-- Problem requirements --
Can you format every line of the listing below as a Markdown table with the columns "No." and "Line", numbering the rows and skipping blank lines? Leave the pictures out of the answer.

· · · · · · ·

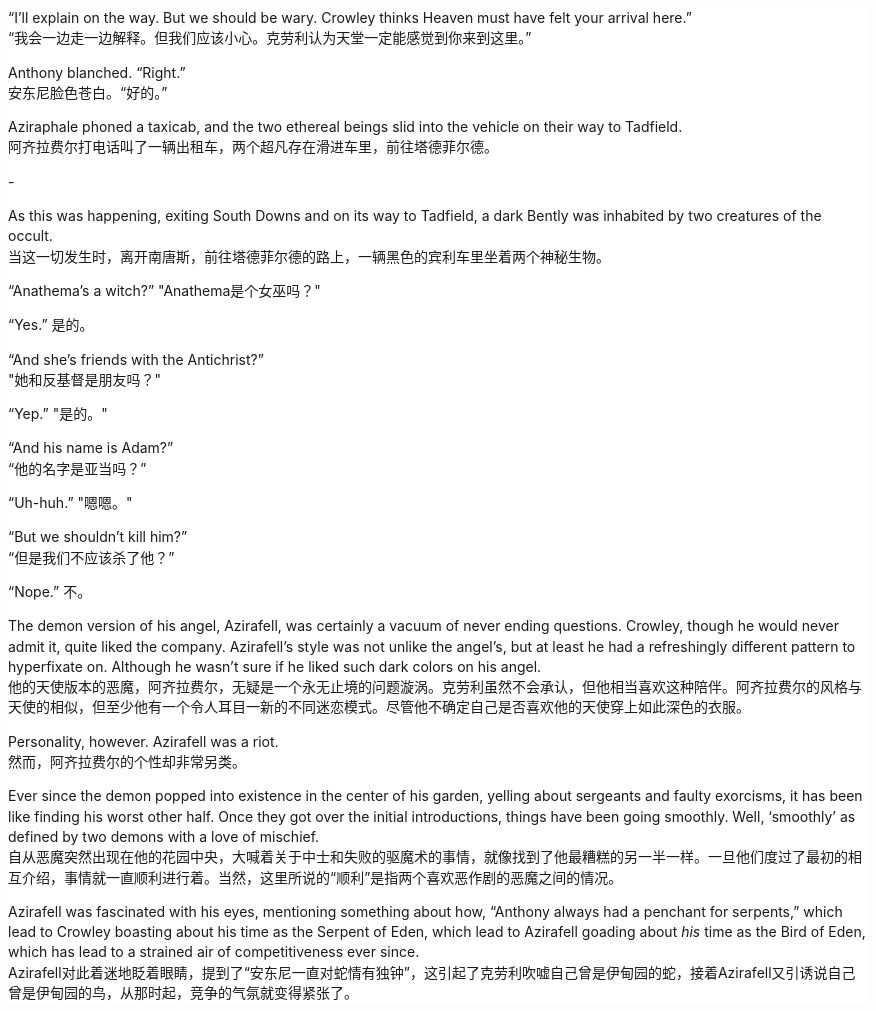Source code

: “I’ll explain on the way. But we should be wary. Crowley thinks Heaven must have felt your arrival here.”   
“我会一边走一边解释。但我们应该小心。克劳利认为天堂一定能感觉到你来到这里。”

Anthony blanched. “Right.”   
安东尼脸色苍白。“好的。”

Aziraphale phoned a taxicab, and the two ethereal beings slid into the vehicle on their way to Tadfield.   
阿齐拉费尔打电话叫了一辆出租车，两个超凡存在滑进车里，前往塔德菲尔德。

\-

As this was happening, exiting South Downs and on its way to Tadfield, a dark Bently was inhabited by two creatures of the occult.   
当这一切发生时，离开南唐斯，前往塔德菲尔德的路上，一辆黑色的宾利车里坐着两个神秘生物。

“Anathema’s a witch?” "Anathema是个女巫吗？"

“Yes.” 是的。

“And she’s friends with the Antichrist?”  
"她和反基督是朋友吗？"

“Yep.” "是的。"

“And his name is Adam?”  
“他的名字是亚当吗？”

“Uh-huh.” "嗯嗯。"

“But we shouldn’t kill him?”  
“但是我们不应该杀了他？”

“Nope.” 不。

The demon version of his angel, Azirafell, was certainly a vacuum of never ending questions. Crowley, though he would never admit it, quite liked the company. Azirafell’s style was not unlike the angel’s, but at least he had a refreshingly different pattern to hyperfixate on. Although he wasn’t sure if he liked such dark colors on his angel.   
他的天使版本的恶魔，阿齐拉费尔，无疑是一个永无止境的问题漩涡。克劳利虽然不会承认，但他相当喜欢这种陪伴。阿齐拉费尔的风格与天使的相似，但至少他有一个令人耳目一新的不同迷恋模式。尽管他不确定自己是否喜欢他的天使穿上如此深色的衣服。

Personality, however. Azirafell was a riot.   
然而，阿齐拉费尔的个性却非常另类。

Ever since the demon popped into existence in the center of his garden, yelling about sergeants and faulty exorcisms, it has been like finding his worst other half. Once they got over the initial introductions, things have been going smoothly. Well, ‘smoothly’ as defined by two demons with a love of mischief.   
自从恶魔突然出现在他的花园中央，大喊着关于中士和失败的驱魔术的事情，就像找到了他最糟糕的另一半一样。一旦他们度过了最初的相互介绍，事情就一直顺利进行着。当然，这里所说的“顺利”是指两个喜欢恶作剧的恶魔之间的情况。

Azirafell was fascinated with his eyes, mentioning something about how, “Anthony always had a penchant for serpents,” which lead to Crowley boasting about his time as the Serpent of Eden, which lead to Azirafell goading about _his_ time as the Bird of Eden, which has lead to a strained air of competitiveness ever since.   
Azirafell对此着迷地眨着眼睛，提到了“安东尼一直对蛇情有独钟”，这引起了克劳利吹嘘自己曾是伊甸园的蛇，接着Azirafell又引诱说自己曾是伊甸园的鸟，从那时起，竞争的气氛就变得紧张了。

· · · · · · ·

-- Task output --
| No. | Line |
|---|---|
| 1 | Source code |
| 2 | : “I’ll explain on the way. But we should be wary. Crowley thinks Heaven must have felt your arrival here.”    |
| 3 | “我会一边走一边解释。但我们应该小心。克劳利认为天堂一定能感觉到你来到这里。” |
| 4 | Anthony blanched. “Right.”    |
| 5 | 安东尼脸色苍白。“好的。” |
| 6 | Aziraphale phoned a taxicab, and the two ethereal beings slid into the vehicle on their way to Tadfield.    |
| 7 | 阿齐拉费尔打电话叫了一辆出租车，两个超凡存在滑进车里，前往塔德菲尔德。 |
| 8 | \- |
| 9 | As this was happening, exiting South Downs and on its way to Tadfield, a dark Bently was inhabited by two creatures of the occult.    |
| 10 | 当这一切发生时，离开南唐斯，前往塔德菲尔德的路上，一辆黑色的宾利车里坐着两个神秘生物。 |
| 11 | “Anathema’s a witch?” "Anathema是个女巫吗？" |
| 12 | “Yes.” 是的。 |
| 13 | “And she’s friends with the Antichrist?”   |
| 14 | "她和反基督是朋友吗？" |
| 15 | “Yep.” "是的。" |
| 16 | “And his name is Adam?”   |
| 17 | “他的名字是亚当吗？” |
| 18 | “Uh-huh.” "嗯嗯。" |
| 19 | “But we shouldn’t kill him?”   |
| 20 | “但是我们不应该杀了他？” |
| 21 | “Nope.” 不。 |
| 22 | The demon version of his angel, Azirafell, was certainly a vacuum of never ending questions. Crowley, though he would never admit it, quite liked the company. Azirafell’s style was not unlike the angel’s, but at least he had a refreshingly different pattern to hyperfixate on. Although he wasn’t sure if he liked such dark colors on his angel.    |
| 23 | 他的天使版本的恶魔，阿齐拉费尔，无疑是一个永无止境的问题漩涡。克劳利虽然不会承认，但他相当喜欢这种陪伴。阿齐拉费尔的风格与天使的相似，但至少他有一个令人耳目一新的不同迷恋模式。尽管他不确定自己是否喜欢他的天使穿上如此深色的衣服。 |
| 24 | Personality, however. Azirafell was a riot.    |
| 25 | 然而，阿齐拉费尔的个性却非常另类。 |
| 26 | Ever since the demon popped into existence in the center of his garden, yelling about sergeants and faulty exorcisms, it has been like finding his worst other half. Once they got over the initial introductions, things have been going smoothly. Well, ‘smoothly’ as defined by two demons with a love of mischief.    |
| 27 | 自从恶魔突然出现在他的花园中央，大喊着关于中士和失败的驱魔术的事情，就像找到了他最糟糕的另一半一样。一旦他们度过了最初的相互介绍，事情就一直顺利进行着。当然，这里所说的“顺利”是指两个喜欢恶作剧的恶魔之间的情况。 |
| 28 | Azirafell was fascinated with his eyes, mentioning something about how, “Anthony always had a penchant for serpents,” which lead to Crowley boasting about his time as the Serpent of Eden, which lead to Azirafell goading about _his_ time as the Bird of Eden, which has lead to a strained air of competitiveness ever since.    |
| 29 | Azirafell对此着迷地眨着眼睛，提到了“安东尼一直对蛇情有独钟”，这引起了克劳利吹嘘自己曾是伊甸园的蛇，接着Azirafell又引诱说自己曾是伊甸园的鸟，从那时起，竞争的气氛就变得紧张了。 |